Brasília- Os ministros da Agricultura do Conselho Agropecuário do Sul (CAS) aprovaram na quinta-feira, em Santa Cruz de La Sierra, Bolívia, a criação de uma zona de alta vigilância contra a febre aftosa nas fronteiras do Brasil com Paraguai e Bolívia, além das do Paraguai com Argentina e Bolívia.
As regiões são consideradas de maior risco para a doença, que atinge bovinos e bubalinos. O plano, já aprovado pela Organização Internacional de Saúde Animal (OIE), prevê rígida fiscalização nessa área de, no mínimo, 15 quilômetros a partir das fronteiras.
Nessas regiões os países deverão seguir regras específicas e harmonizadas de combate à aftosa. Segundo Jamil Souza, diretor do Departamento de Saúde Animal do Ministério da Agricultura, o plano prevê que todas as vacinações na área sejam feitas em um mesmo período, ao menos duas vezes ao ano, acompanhadas e auditadas pelo Conselho Veterinário Permanente (CVP) do CAS, pelo Centro Pan-Americano de Febre Aftosa (Panaftosa) e pela OIE.

## DADOS DO EXERCÍCIO
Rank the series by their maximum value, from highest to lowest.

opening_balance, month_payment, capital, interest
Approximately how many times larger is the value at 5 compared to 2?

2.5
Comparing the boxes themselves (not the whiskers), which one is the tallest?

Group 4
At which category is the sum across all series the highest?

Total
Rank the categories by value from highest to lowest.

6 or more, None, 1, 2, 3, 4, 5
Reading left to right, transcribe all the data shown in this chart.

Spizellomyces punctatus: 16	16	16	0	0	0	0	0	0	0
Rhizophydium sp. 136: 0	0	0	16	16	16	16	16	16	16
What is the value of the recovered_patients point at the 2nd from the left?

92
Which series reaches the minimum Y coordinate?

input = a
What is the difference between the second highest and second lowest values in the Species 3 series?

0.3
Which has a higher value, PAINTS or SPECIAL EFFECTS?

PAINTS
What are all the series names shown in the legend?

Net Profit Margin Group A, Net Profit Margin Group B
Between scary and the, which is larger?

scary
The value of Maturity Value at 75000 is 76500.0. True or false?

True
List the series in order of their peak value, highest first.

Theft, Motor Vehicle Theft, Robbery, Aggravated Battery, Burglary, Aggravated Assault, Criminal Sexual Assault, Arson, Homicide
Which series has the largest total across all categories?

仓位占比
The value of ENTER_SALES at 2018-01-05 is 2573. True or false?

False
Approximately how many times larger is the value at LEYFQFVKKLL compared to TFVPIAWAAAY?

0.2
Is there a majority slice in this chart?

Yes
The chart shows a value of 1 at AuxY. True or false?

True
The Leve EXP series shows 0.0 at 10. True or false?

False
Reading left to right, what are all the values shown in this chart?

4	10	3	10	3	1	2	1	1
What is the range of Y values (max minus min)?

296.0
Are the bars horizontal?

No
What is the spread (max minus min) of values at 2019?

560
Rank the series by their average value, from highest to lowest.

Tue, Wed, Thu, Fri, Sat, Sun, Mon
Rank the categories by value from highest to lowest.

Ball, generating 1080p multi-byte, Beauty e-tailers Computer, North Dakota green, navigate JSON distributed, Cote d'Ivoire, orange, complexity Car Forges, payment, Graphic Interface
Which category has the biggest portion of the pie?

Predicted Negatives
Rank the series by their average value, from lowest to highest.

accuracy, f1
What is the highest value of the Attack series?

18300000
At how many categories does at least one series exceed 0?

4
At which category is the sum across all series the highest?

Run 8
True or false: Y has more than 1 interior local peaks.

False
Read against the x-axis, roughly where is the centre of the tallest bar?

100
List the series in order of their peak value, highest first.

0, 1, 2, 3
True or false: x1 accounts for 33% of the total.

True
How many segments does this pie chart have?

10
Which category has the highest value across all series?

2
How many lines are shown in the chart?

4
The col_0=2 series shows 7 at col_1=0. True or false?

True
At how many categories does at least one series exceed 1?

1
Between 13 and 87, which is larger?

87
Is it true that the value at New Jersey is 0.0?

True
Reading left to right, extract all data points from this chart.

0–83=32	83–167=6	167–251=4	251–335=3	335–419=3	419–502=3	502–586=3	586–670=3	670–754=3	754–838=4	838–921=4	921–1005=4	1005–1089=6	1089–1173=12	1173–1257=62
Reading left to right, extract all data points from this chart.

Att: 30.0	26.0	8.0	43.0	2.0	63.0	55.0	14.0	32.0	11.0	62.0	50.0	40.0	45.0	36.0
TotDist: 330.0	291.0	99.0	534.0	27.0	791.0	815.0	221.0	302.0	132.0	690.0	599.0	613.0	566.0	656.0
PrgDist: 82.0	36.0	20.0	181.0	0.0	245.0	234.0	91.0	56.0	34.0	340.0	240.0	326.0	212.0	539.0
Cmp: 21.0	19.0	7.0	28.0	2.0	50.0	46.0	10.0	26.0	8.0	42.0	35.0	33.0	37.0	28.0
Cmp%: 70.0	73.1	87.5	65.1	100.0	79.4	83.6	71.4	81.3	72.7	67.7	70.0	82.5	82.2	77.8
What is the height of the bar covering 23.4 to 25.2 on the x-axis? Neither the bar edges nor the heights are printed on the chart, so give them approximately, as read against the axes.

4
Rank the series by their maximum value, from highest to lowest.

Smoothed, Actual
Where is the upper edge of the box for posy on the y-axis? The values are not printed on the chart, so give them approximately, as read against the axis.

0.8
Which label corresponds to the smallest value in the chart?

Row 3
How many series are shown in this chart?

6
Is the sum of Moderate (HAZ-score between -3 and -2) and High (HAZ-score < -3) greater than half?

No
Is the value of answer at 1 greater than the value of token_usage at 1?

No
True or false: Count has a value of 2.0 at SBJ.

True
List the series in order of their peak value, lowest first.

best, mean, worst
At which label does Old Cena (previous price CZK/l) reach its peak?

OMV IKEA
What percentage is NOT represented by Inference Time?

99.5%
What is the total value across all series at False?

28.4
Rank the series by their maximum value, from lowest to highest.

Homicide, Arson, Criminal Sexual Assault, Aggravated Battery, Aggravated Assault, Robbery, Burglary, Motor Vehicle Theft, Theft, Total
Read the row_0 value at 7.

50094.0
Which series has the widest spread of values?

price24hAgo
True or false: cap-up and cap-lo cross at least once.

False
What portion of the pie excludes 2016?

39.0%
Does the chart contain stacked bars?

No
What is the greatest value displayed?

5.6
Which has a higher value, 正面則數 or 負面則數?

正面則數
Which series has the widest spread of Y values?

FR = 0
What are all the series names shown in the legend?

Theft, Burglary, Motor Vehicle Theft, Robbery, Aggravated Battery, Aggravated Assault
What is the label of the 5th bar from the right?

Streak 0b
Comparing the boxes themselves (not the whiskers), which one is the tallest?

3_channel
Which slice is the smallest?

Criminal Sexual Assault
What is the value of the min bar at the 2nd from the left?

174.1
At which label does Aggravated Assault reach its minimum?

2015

## ENUNCIADO A
Copie do texto sobre a febre aftosa o trecho que vai de "As regiões são" até "e pela OIE.".
## ENUNCIADO B
Liste todos os países mencionados no texto sobre a febre aftosa.
## ENUNCIADO C
Retome o texto sobre a zona de vigilância contra a febre aftosa e dê continuidade a ele a partir da última frase apresentada.

## RESPOSTA A
As regiões são consideradas de maior risco para a doença, que atinge bovinos e bubalinos. O plano, já aprovado pela Organização Internacional de Saúde Animal (OIE), prevê rígida fiscalização nessa área de, no mínimo, 15 quilômetros a partir das fronteiras.
Nessas regiões os países deverão seguir regras específicas e harmonizadas de combate à aftosa. Segundo Jamil Souza, diretor do Departamento de Saúde Animal do Ministério da Agricultura, o plano prevê que todas as vacinações na área sejam feitas em um mesmo período, ao menos duas vezes ao ano, acompanhadas e auditadas pelo Conselho Veterinário Permanente (CVP) do CAS, pelo Centro Pan-Americano de Febre Aftosa (Panaftosa) e pela OIE.

## RESPOSTA B
Brasil, Paraguai, Bolívia, Argentina

## RESPOSTA C
A ação prevê ainda a criação de um cadastro de todas as propriedades por meio do sistema de georreferenciamento por satélite e de bovinos no raio determinado; o controle rígido de trânsito dos animais; que os estudos sorológicos sejam também harmonizados e feitos nos mesmos períodos, bem como a adoção conjunta de procedimentos em casos suspeitos da doença.
Souza explicou ainda que a definição exata da faixa de alta vigilância irá variar de acordo com as barreiras naturais, como florestas, rios e montanhas, por exemplo, exceto no lago da hidrelétrica de Itaipu, na fronteira do Paraná com o Paraguai. ''Nessa região, o controle será reforçado nas cidades do entorno do lago'', disse diretor do Departamento de Saúde Animal do Ministério da Agricultura. Souza explicou ainda que as medidas adotadas são complementares às que já são adotadas normalmente pelos países para o combate à aftosa. Ele não soube informar quanto será investido nas ações.